# Problem to solve:
If a line in the material below has the word "бытовой", copy it.
————————
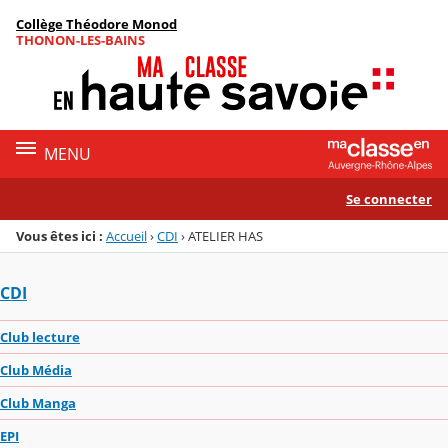
Panneau de gestion des cookies
Collège Théodore Monod
Menu de la rubrique
Contenu
THONON-LES-BAINS
MENU
Se connecter
Vous êtes ici :
Accueil
›
CDI
›
ATELIER HAS
CDI
Club lecture
Club Média
Club Manga
EPI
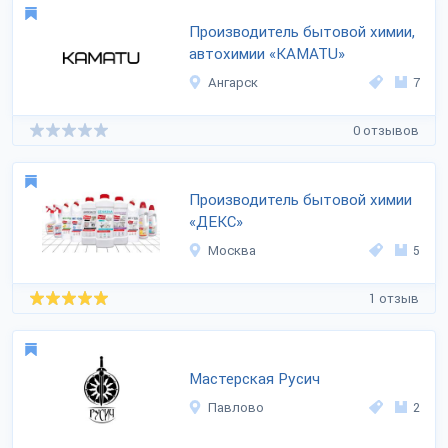
Производитель бытовой химии,
автохимии «KAMATU»
Ангарск
7
0 отзывов
Производитель бытовой химии
«ДЕКС»
Москва
5
1 отзыв
Мастерская Русич
Павлово
2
————————
# Exercise solution:
Производитель бытовой химии,
Производитель бытовой химии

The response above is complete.